Zara: A masterpiece business plan

When you go to Zara, you know you’re always going to find something right? be it for you or maybe your friends birthday gift, you don’t go home empty-handed.

I have heard people saying- oh I want something different, let’s go to Zara.

It’s not unusual to pass a Zara store and do a double-take – didn’t you just see that on the ramp walk in fashion week?

We all know Zara is all about staying and slaying on top of the hottest trends.

The middle-aged mother buys clothes at Zara because they are affordable, while her daughter aged in the mid 20’s buys Zara clothing because it is fashionable. Clearly, Zara is riding two of the winning retail trends firstly, being in fashion and secondly being affordable in price making a very effective combination out of it.

Zara’s business model is very well organized to serve its customers and establishes the standard within the industry.

Zara’s business model:

  • Limited production
  • Supply chain management
  • High turnover of products
  • Strong distribution network
  • Deliver new fashion as soon as the trend emerge
  • Beating out the competition
  • No advertising cost
  • Retail outlet in high end locations

Limited production:

  • The stock delivered is strictly limited, ensuring that each store only receives just want they need. This goes towards the brand image of being exclusive while avoiding the build-up of unpopular stock.
  • By reducing the manufactured quantity of each style, Zara creates artificial scarcity and lowers the risk of having stock it cannot sell.
  • Zara has limited production so it manages to save on its warehousing and inventory costs in every shop worldwide. Those sorts of savings are very important for any business

Supply chain management:

  • Zara produces around 450 million items a year. How can it stay so efficient with the sheer volume that passes through its supply chain? Ensuring all this runs smoothly is what Zara does the best.
  • Zara has revolutionized the world of fashion by bringing out a large number of collections each season, instead of the same old two collections every year – one for spring-summer, and another for fall-winter – which has been the norm in the fashion industry.
  • Zara has set the standard for the fashion sector because it manages to “design, produce, distribute and sell its collections in only four weeks.
  • Zara’s success relies on keeping a significant amount of its production in-house and making sure that its own factories reserve 85 percent of their capacity for in-season adjustments. In-house production allows the organization to be flexible in the amount, frequency, and variety of new products to be launched.

High turnover of products:

  • If a certain style or design becomes the new must-have on the street, Zara gets to work. Designers churn out the new styles and they’re fast-tracked to stores while the trend is still going strong.
  • Store managers communicate customer feedback on what shoppers like, what they dislike, and what they’re looking for. That demand forecasting data is instantly funnelled back to Zara’s designers, who begin sketching on the spot.
  • It adapts couture designs, manufactures, distributes, and retails clothes within two weeks of the original design first appearing on catwalks. This is in stark contrast to the average six months it takes to produces items in the fashion industry.
  • The stock changes so quickly that shoppers are motivated with a “now-or-never” choice each time they try on a new top that won’t be in the store they next time they visit.

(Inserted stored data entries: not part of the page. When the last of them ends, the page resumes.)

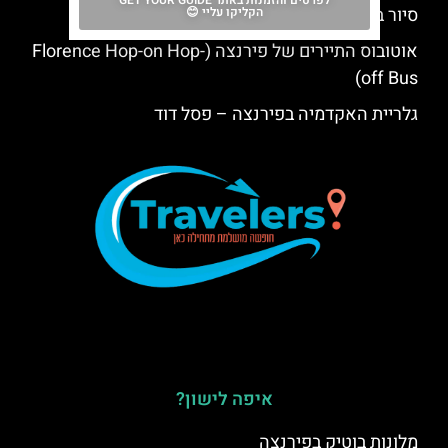
לפרטים והזמנות באתר GET YOUR GUIDE
סיור ברכב גולף בפירנצה
הקליקו עליי 😊
אוטובוס התיירים של פירנצה (Florence Hop-on Hop-
off Bus)
גלריית האקדמיה בפירנצה – פסל דוד
איפה לישון?
מלונות בוטיק בפירנצה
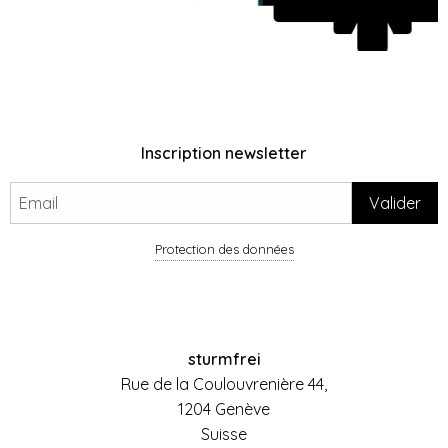
Inscription newsletter
Protection des données
sturmfrei
Rue de la Coulouvrenière 44,
1204 Genève
Suisse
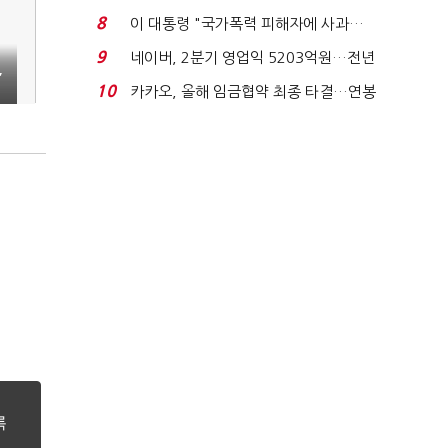
금 폭탄' 우려...
8
이 대통령 "국가폭력 피해자에 사과…
적극적 조사로 진...
9
네이버, 2분기 영업익 5203억원…전년
,
비 0.2% 감소...
10
카카오, 올해 임금협약 최종 타결…연봉
6.3% 인상·격려...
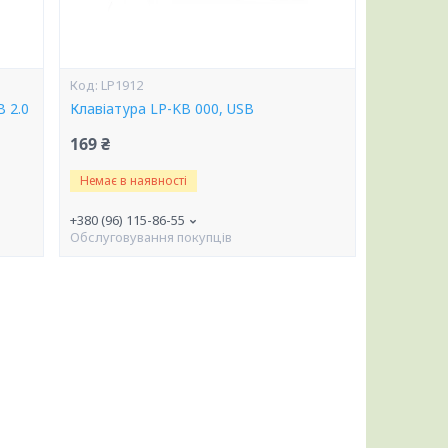
LP1912
 2.0
Клавіатура LP-KB 000, USB
169 ₴
Немає в наявності
+380 (96) 115-86-55
Обслуговування покупців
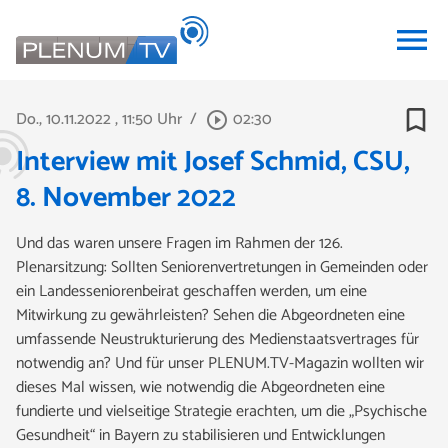
menu
bookmark_border
Do., 10.11.2022
, 11:50 Uhr
/
02:30
play_circle_outline
Interview mit Josef Schmid, CSU,
8. November 2022
Und das waren unsere Fragen im Rahmen der 126.
Plenarsitzung: Sollten Seniorenvertretungen in Gemeinden oder
ein Landesseniorenbeirat geschaffen werden, um eine
Mitwirkung zu gewährleisten? Sehen die Abgeordneten eine
umfassende Neustrukturierung des Medienstaatsvertrages für
notwendig an? Und für unser PLENUM.TV-Magazin wollten wir
dieses Mal wissen, wie notwendig die Abgeordneten eine
fundierte und vielseitige Strategie erachten, um die „Psychische
Gesundheit“ in Bayern zu stabilisieren und Entwicklungen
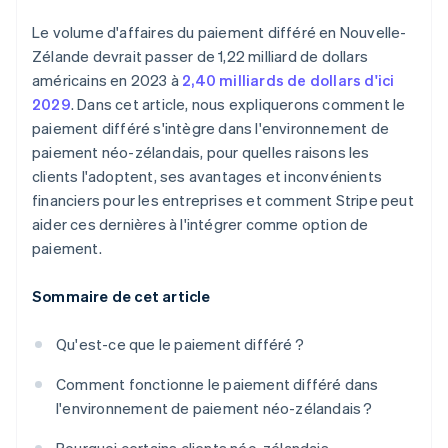
Le volume d'affaires du paiement différé en Nouvelle-
Zélande devrait passer de 1,22 milliard de dollars
américains en 2023 à
2,40 milliards de dollars d'ici
2029
. Dans cet article, nous expliquerons comment le
paiement différé s'intègre dans l'environnement de
paiement néo-zélandais, pour quelles raisons les
clients l'adoptent, ses avantages et inconvénients
financiers pour les entreprises et comment Stripe peut
aider ces dernières à l'intégrer comme option de
paiement.
Sommaire de cet article
Qu'est-ce que le paiement différé ?
Comment fonctionne le paiement différé dans
l'environnement de paiement néo-zélandais ?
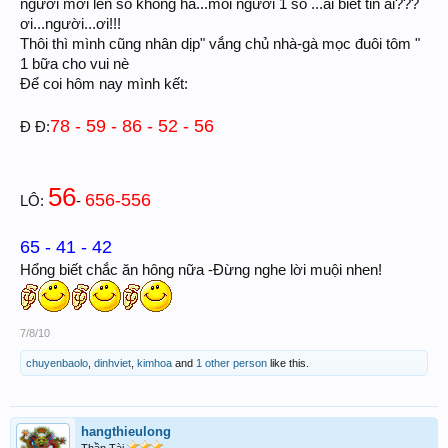
người mới lên số không hà...mỗi người 1 số ...ai biết tin ai???
ơi...người...ơi!!!
Thôi thì mình cũng nhân dịp" vắng chủ nhà-gà mọc đuôi tôm "
1 bữa cho vui nè
Để coi hôm nay mình kết:
78 - 59 - 86 - 52 - 56
Đ Đ:
56
656-556
LÔ:
-
65 - 41 - 42
Hổng biết chắc ăn hông nữa -Đừng nghe lời muội nhen!
7/8/10
chuyenbaolo
,
dinhviet
,
kimhoa
and
1 other person
like this.
hangthieulong
Thần Tài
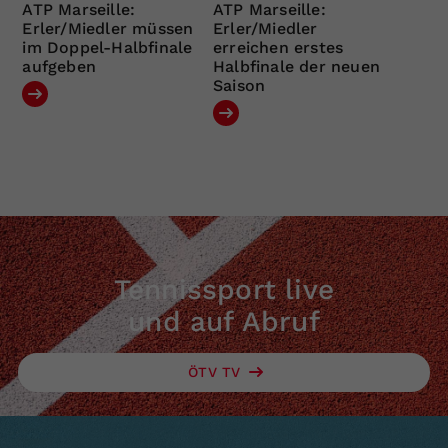
ATP Marseille:
ATP Marseille:
Erler/Miedler müssen
Erler/Miedler
im Doppel-Halbfinale
erreichen erstes
aufgeben
Halbfinale der neuen
Saison
Tennissport live
und auf Abruf
ÖTV TV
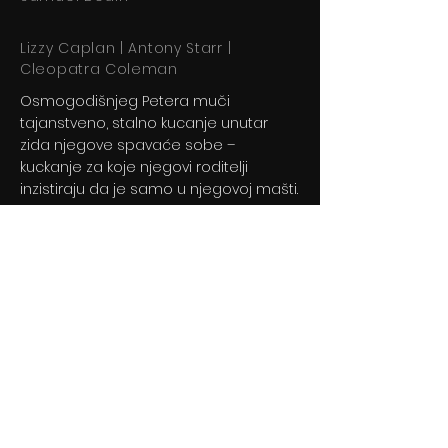
Lizzy Caplan | Antony Starr |
Cleopatra Coleman
Osmogodišnjeg Petera muči
tajanstveno, stalno kucanje unutar
zida njegove spavaće sobe –
kuckanje za koje njegovi roditelji
inzistiraju da je samo u njegovoj mašti.
Previous
Next
© 2024 By BLITZ d.o.o.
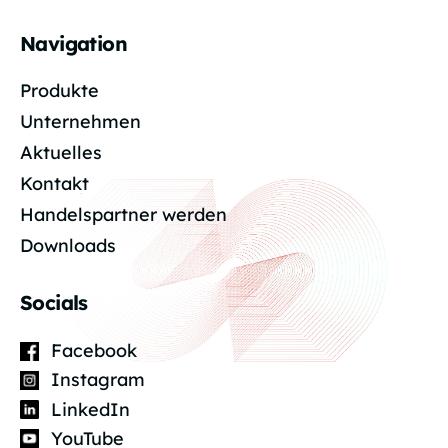
Navigation
Produkte
Unternehmen
Aktuelles
Kontakt
Handelspartner werden
Downloads
Socials
Facebook
Instagram
LinkedIn
YouTube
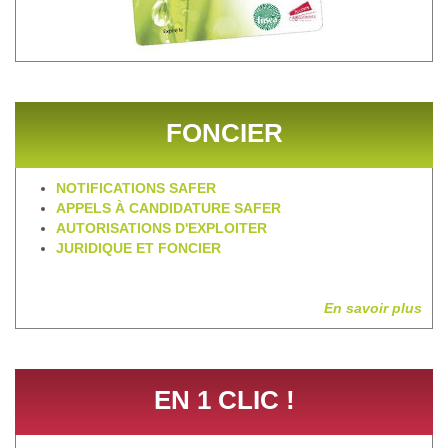
FONCIER
NOTIFICATIONS SAFER
APPELS À CANDIDATURE SAFER
AUTORISATIONS D'EXPLOITER
JURIDIQUE ET FONCIER
En savoir plus
EN 1 CLIC !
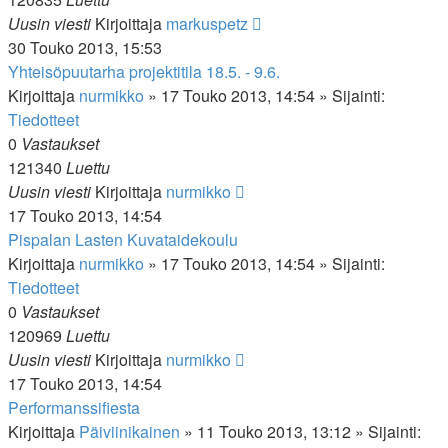
Uusin viesti
Kirjoittaja
markuspetz
30 Touko 2013, 15:53
Yhteisöpuutarha projektitila 18.5. - 9.6.
Kirjoittaja
nurmikko
»
17 Touko 2013, 14:54
» Sijainti:
Tiedotteet
0
Vastaukset
121340
Luettu
Uusin viesti
Kirjoittaja
nurmikko
17 Touko 2013, 14:54
Pispalan Lasten Kuvataidekoulu
Kirjoittaja
nurmikko
»
17 Touko 2013, 14:54
» Sijainti:
Tiedotteet
0
Vastaukset
120969
Luettu
Uusin viesti
Kirjoittaja
nurmikko
17 Touko 2013, 14:54
Performanssifiesta
Kirjoittaja
Päiviinikainen
»
11 Touko 2013, 13:12
» Sijainti:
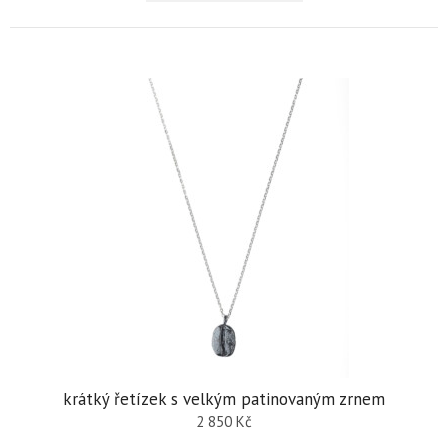
krátký řetízek s velkým patinovaným zrnem
2 850
Kč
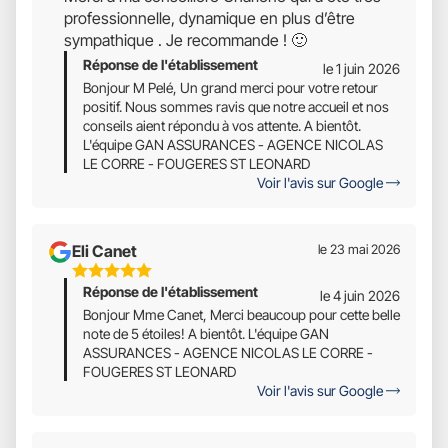
Étoiles
professionnelle, dynamique en plus d’être
Sur
sympathique . Je recommande ! 🙂
5
Réponse de l'établissement
le 1 juin 2026
Bonjour M Pelé, Un grand merci pour votre retour
positif. Nous sommes ravis que notre accueil et nos
conseils aient répondu à vos attente. A bientôt.
L'équipe GAN ASSURANCES - AGENCE NICOLAS
LE CORRE - FOUGERES ST LEONARD
Voir l'avis sur Google
Eli Canet
le 23 mai 2026
5
Réponse de l'établissement
Étoiles
le 4 juin 2026
Sur
Bonjour Mme Canet, Merci beaucoup pour cette belle
note de 5 étoiles! A bientôt. L'équipe GAN
5
ASSURANCES - AGENCE NICOLAS LE CORRE -
FOUGERES ST LEONARD
Voir l'avis sur Google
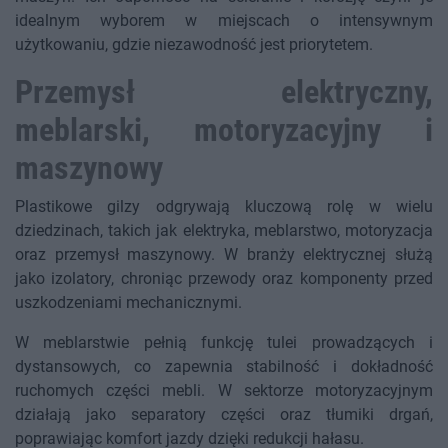
idealnym wyborem w miejscach o intensywnym
użytkowaniu, gdzie niezawodność jest priorytetem.
Przemysł elektryczny,
meblarski, motoryzacyjny i
maszynowy
Plastikowe gilzy odgrywają kluczową rolę w wielu
dziedzinach, takich jak elektryka, meblarstwo, motoryzacja
oraz przemysł maszynowy. W branży elektrycznej służą
jako izolatory, chroniąc przewody oraz komponenty przed
uszkodzeniami mechanicznymi.
W meblarstwie pełnią funkcję tulei prowadzących i
dystansowych, co zapewnia stabilność i dokładność
ruchomych części mebli. W sektorze motoryzacyjnym
działają jako separatory części oraz tłumiki drgań,
poprawiając komfort jazdy dzięki redukcji hałasu.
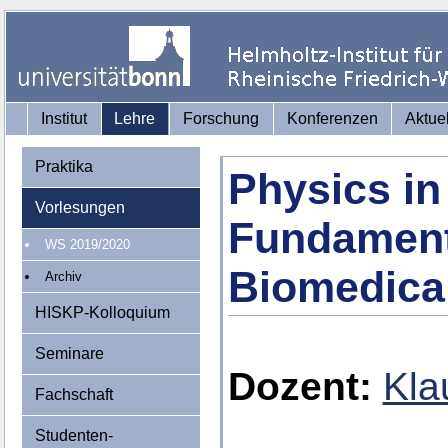
Institut
Lehre
Forschung
Konferenzen
Aktue
Praktika
Physics in
Vorlesungen
Fundament
WS 2019/2020
Biomedical
Archiv
HISKP-Kolloquium
Seminare
Dozent:
Kla
Fachschaft
Studenten-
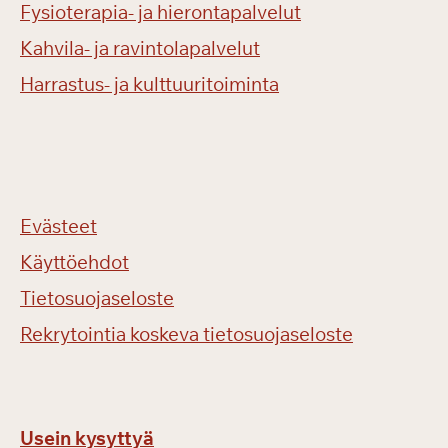
Fysioterapia- ja hierontapalvelut
Kahvila- ja ravintolapalvelut
Harrastus- ja kulttuuritoiminta
Evästeet
Käyttöehdot
Tietosuojaseloste
Rekrytointia koskeva tietosuojaseloste
Usein kysyttyä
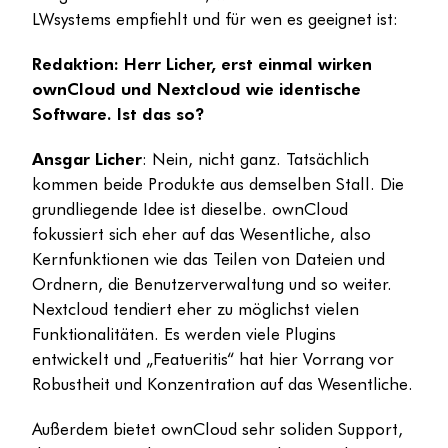
LWsystems empfiehlt und für wen es geeignet ist:
Redaktion: Herr Licher, erst einmal wirken
ownCloud und Nextcloud wie identische
Software. Ist das so?
Ansgar Licher
: Nein, nicht ganz. Tatsächlich
kommen beide Produkte aus demselben Stall. Die
grundliegende Idee ist dieselbe. ownCloud
fokussiert sich eher auf das Wesentliche, also
Kernfunktionen wie das Teilen von Dateien und
Ordnern, die Benutzerverwaltung und so weiter.
Nextcloud tendiert eher zu möglichst vielen
Funktionalitäten. Es werden viele Plugins
entwickelt und „Featueritis“ hat hier Vorrang vor
Robustheit und Konzentration auf das Wesentliche.
Außerdem bietet ownCloud sehr soliden Support,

Strong distribution network:

  • Zara is all about timing. Its products wind up on the shelves and clothing racks of its shops because Zara produces them by itself and only continues to manufacture those products that sell the best within its stores. As a result, “customers of Zara know that if they like a garment, they have to buy it right away because it can go out of stock and never come back
  • Zara’s strong distribution network enables the company to deliver goods to its European stores within 24 hours, and to its American and Asian outlets in less than 40 hours.

Beating out the competition:

  • As a brand, their speed and responsiveness to the latest fashion trends are key to Zara’s competitive advantage.
  • Nowadays, it seems that none of its main competitors like Sweden’s H&M, Spain’s Mango and America’s The Gap – have a more flexible and efficient model than Zara when it comes to offering
    • The latest fashion
    • The lowest possible price
    • The shortest possible time

No advertising cost:

  • Zara spends no advertising cost rather spreading the word about the company depends on the word of mouth and on its landmark retail outlets in high-end locations
  • Zara has used almost a zero advertising and endorsement policy throughout its entire existence, preferring to invest a percentage of its revenues in opening new stores instead

Retail outlet in high end locations:

  • Zara invests a lot to get its retail outlet in high end locations such as Fifth Avenue in New York City, and Oxford Street in London.
  • Instead of advertising, Zara uses its store location and store displays as key elements of its marketing strategy. By choosing to be in the most prominent locations in a city, Zara ensures very high customer traffic for its stores.
  • A lot of time and effort is spent designing the window displays of the stores to be artistic and attention grabbing.